Extracted text:
_ _ _
The QM7 dataset37 was randomly divided into a training set of 5732 molecules and a test set containing the remaining 1433 compounds, corresponding to an 80–20% split. For each molecule, we constructed the SPAHM representations by diagonalizing the different “guess” Hamiltonians in a minimal basis set (MINAO46) and using the sorted occupied eigenvalues as the KRR fingerprint. The occupied orbital energies carry information about both the atom types (core-orbital eigenvalues), the general electronic structure of the molecule (core and valence), and the total number of electrons. In addition, the eigenvalues of a Hamiltonian are naturally invariant under all real-space transformations (permutation, translation, rotation) and the size of the occupied set is independent of the choice of the atomic orbital basis.
The learning curves for all the SPAHM representations are reported in Fig. 1. In addition, we report the curves of the original version (eigenvalue) Coulomb matrix (CM)37 and SLATM,40 as the first has a similar size and diagonalization philosophy as SPAHM and the second is an example of a widely-used global representation.
_ _ _
Dataset excerpts:
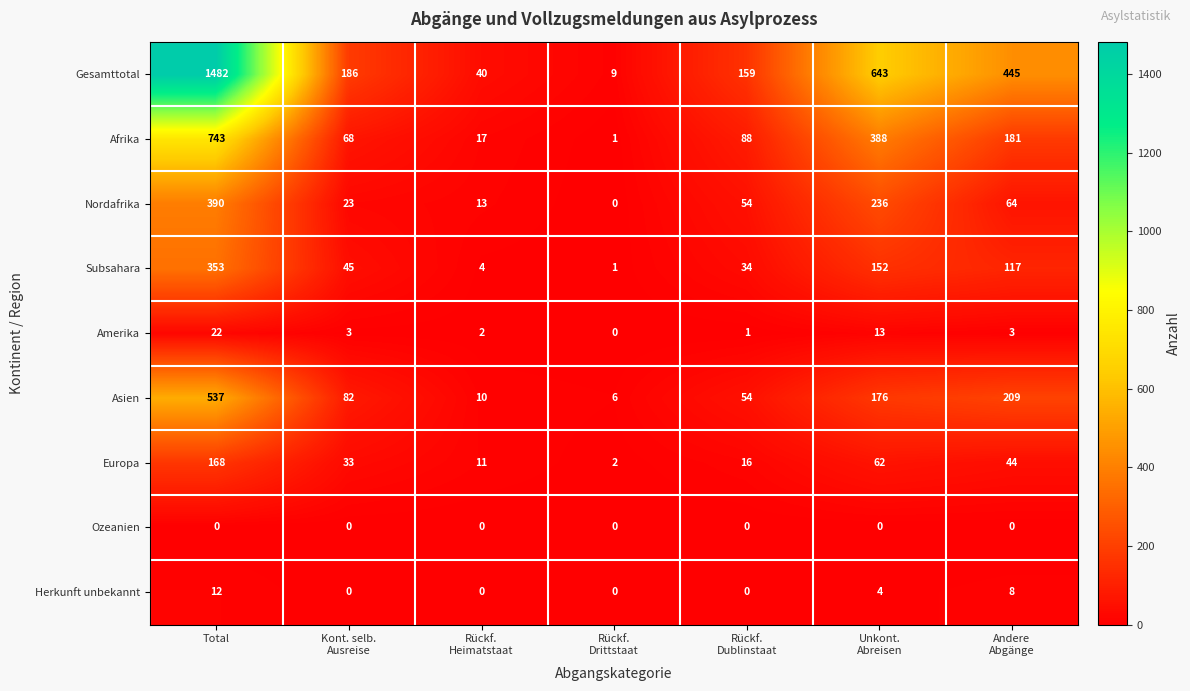

What is the total value across all series at Total?

3707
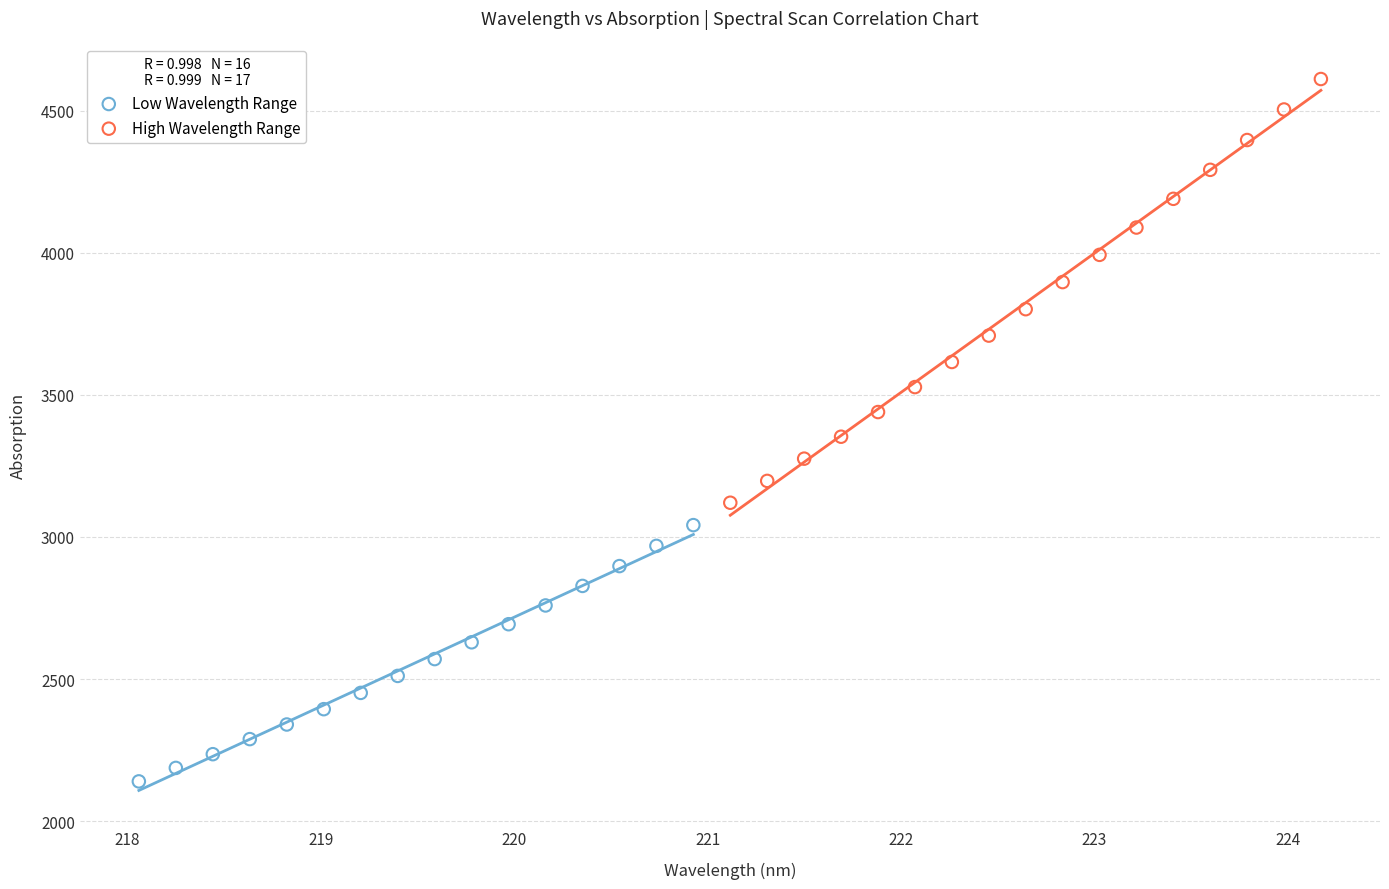

Which series contains the lowest Y value?

Low Wavelength Range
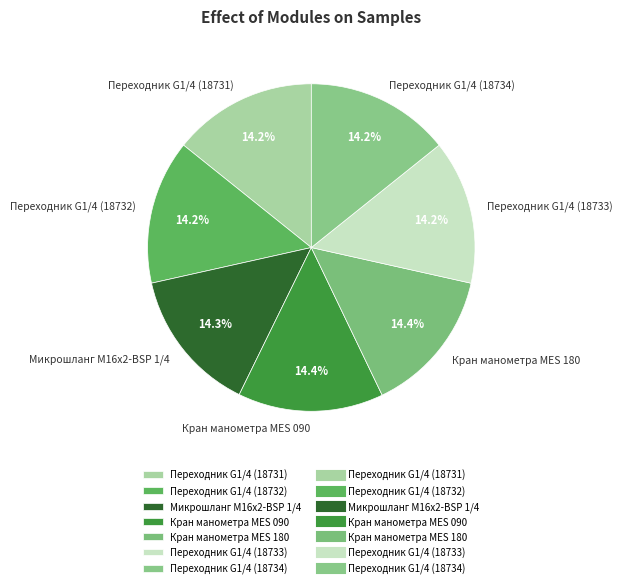

How much of the chart is everything except Кран манометра MES 090?

85.6%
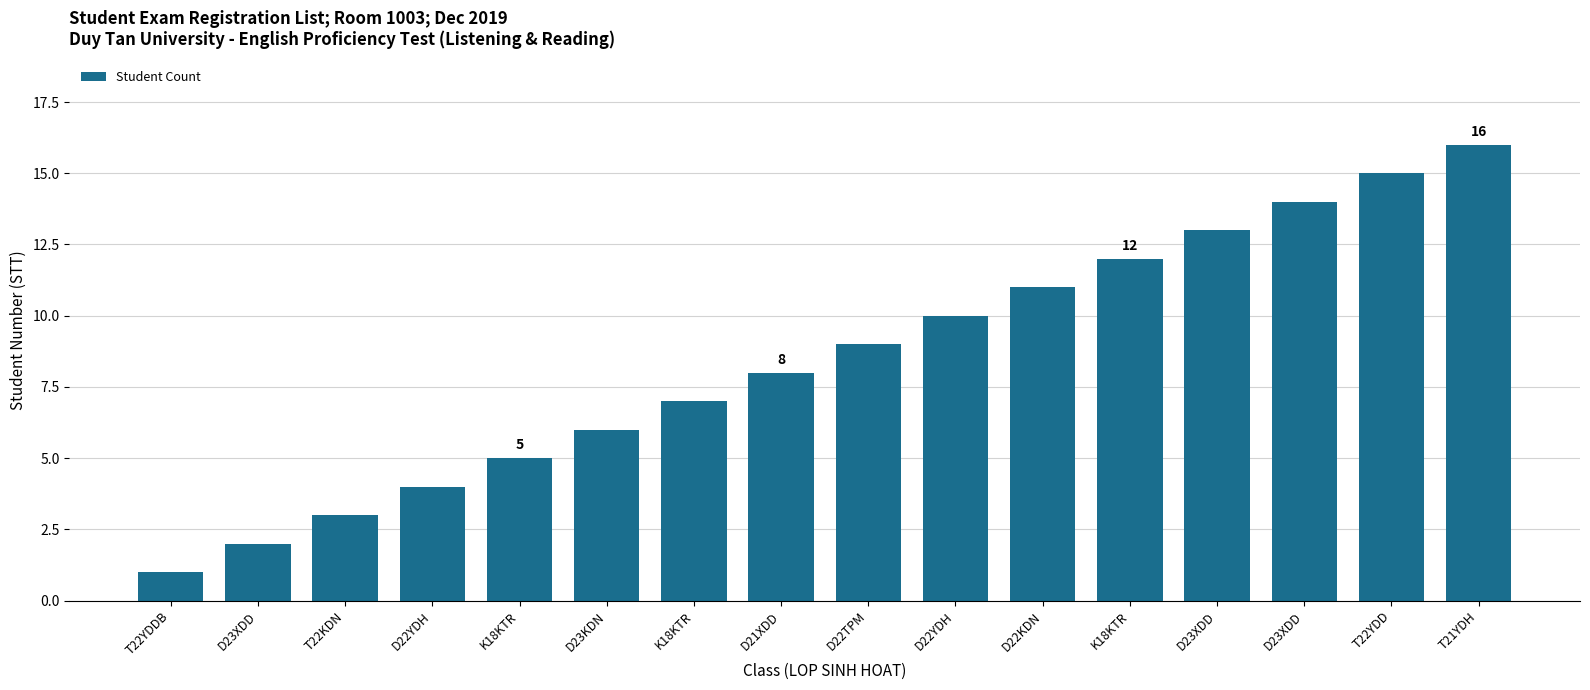

What is the difference between the maximum and second lowest values?

14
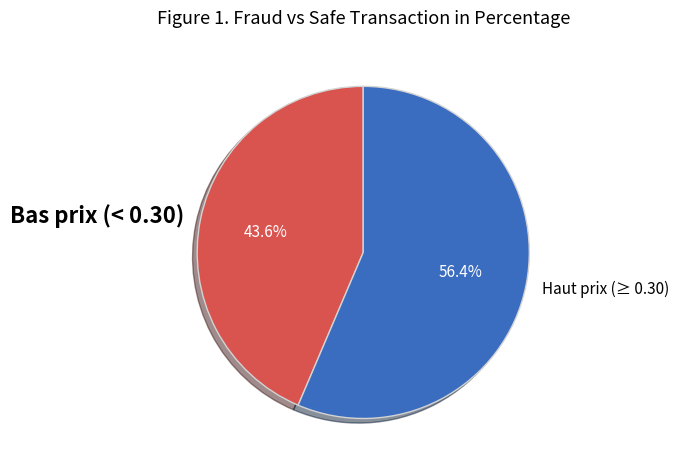

Count the number of slices in the pie.

2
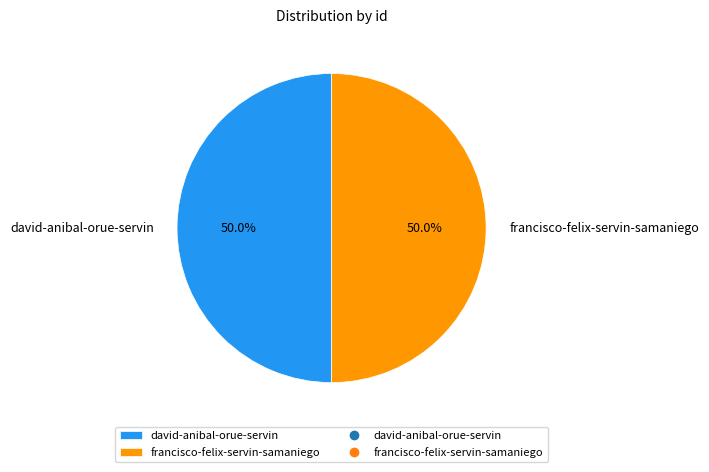

True or false: francisco-felix-servin-samaniego accounts for 59% of the total.

False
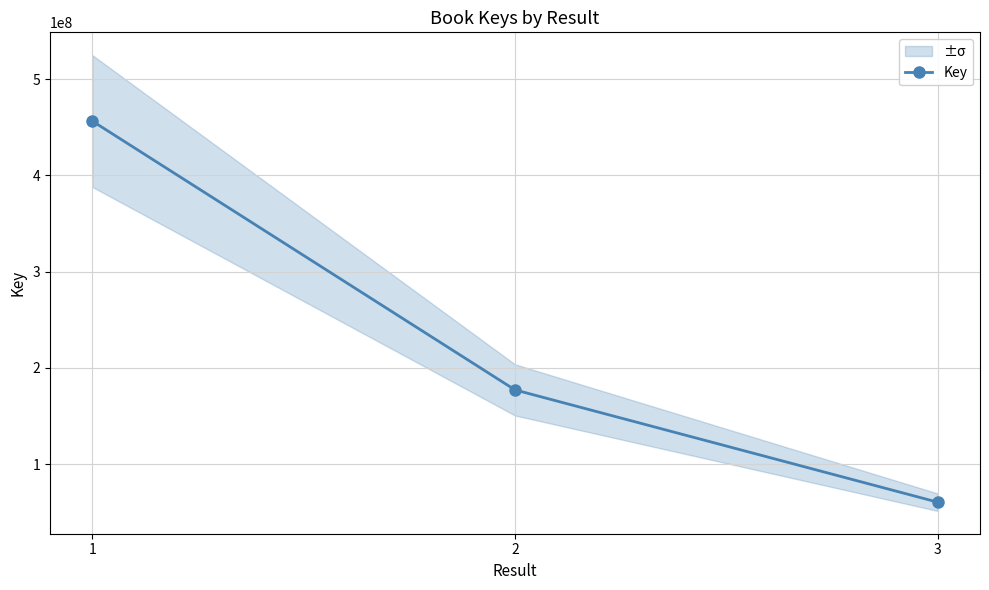

Count the number of data series in this chart.

1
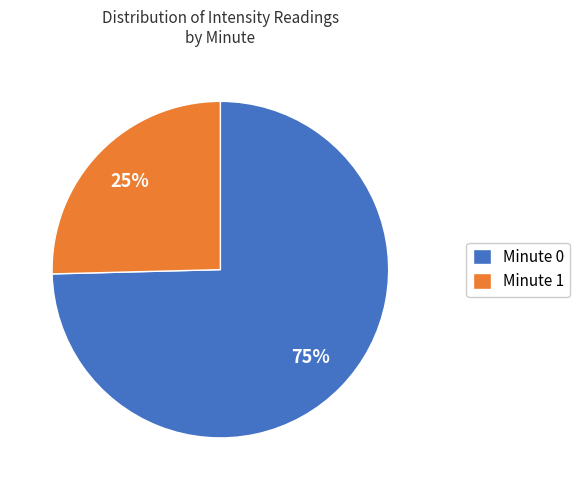

Which category has the biggest portion of the pie?

Minute 0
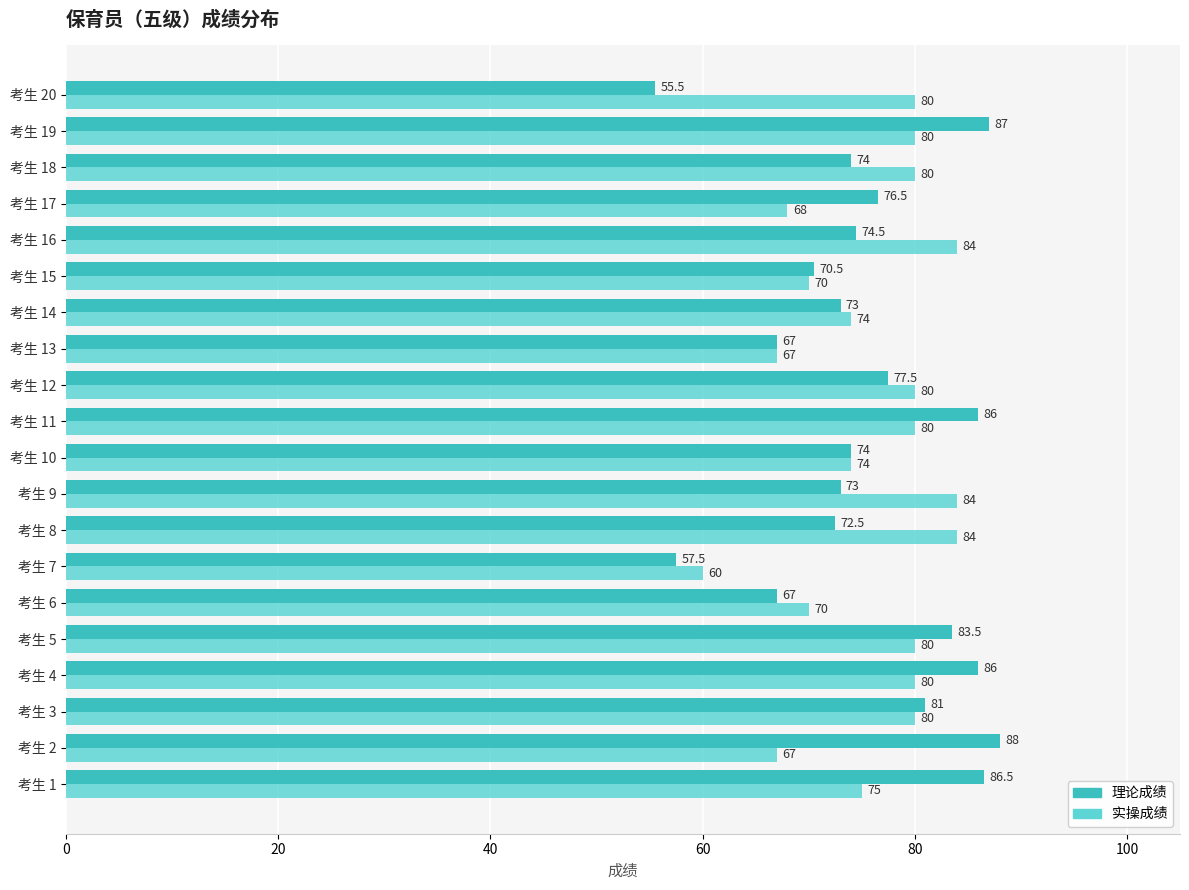

Which category has the lowest value across all series?

考生 20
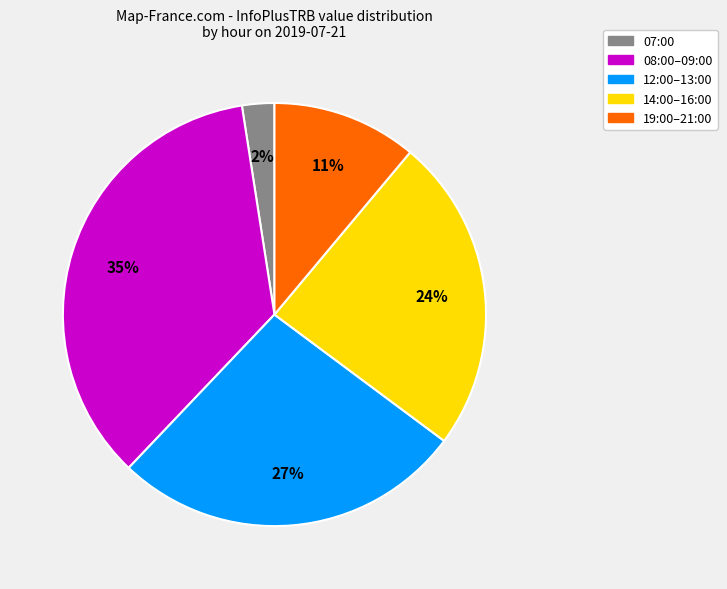

To the nearest percent, what is the difference between the largest and smallest slice percentages?

33%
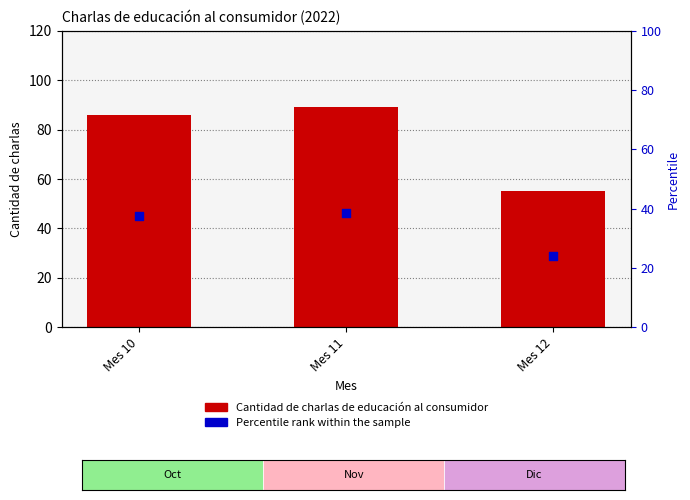

Which series reaches the minimum Y coordinate?

Percentile rank within the sample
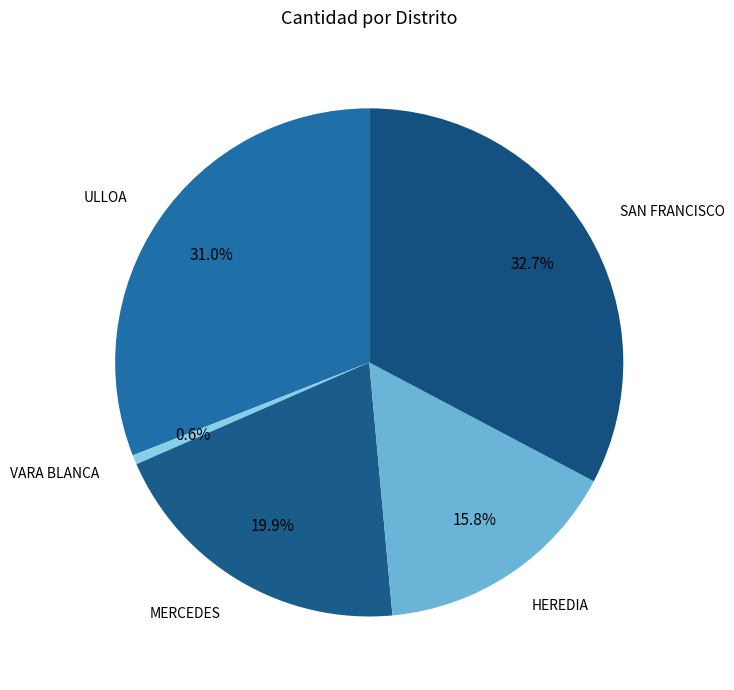

How many segments does this pie chart have?

5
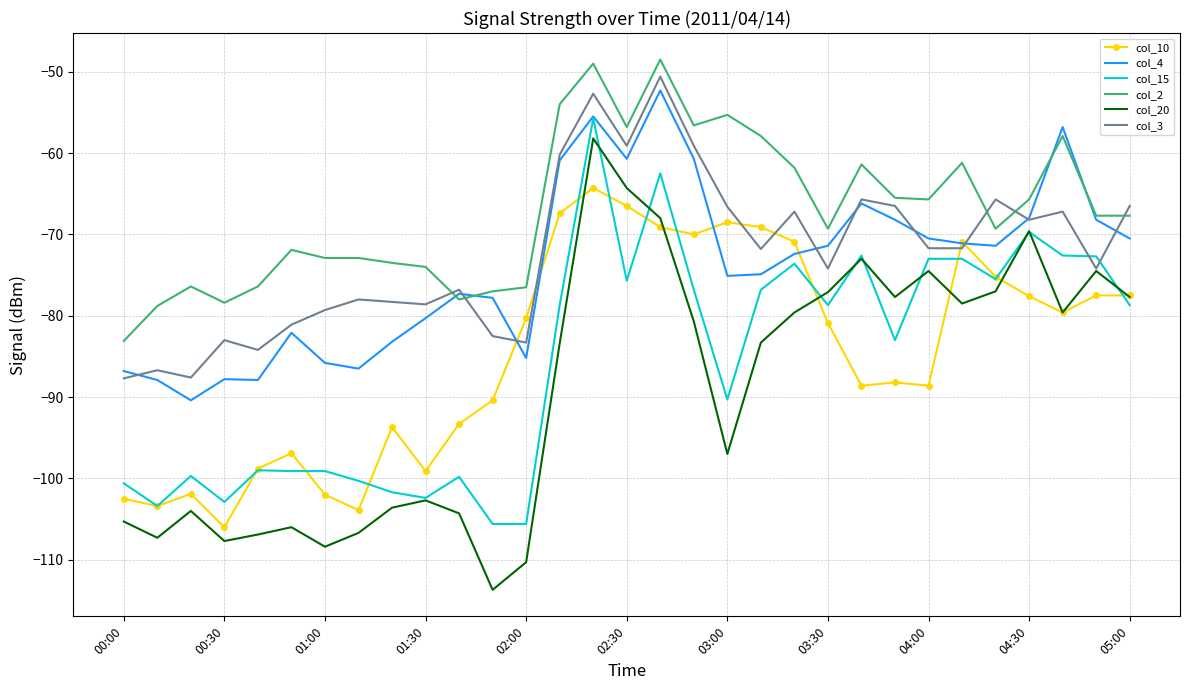

True or false: col_15 and col_2 intersect in this chart.

False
_ _ _
Questions on the material:
1. Set down the passage on SPAHM representations word for word, from "The QM7 dataset37" up to and including "atomic orbital basis.".
2. Count the lines of the listing that contain the string "True", and give only that number.

Solutions:
1.
The QM7 dataset37 was randomly divided into a training set of 5732 molecules and a test set containing the remaining 1433 compounds, corresponding to an 80–20% split. For each molecule, we constructed the SPAHM representations by diagonalizing the different “guess” Hamiltonians in a minimal basis set (MINAO46) and using the sorted occupied eigenvalues as the KRR fingerprint. The occupied orbital energies carry information about both the atom types (core-orbital eigenvalues), the general electronic structure of the molecule (core and valence), and the total number of electrons. In addition, the eigenvalues of a Hamiltonian are naturally invariant under all real-space transformations (permutation, translation, rotation) and the size of the occupied set is independent of the choice of the atomic orbital basis.

2. 2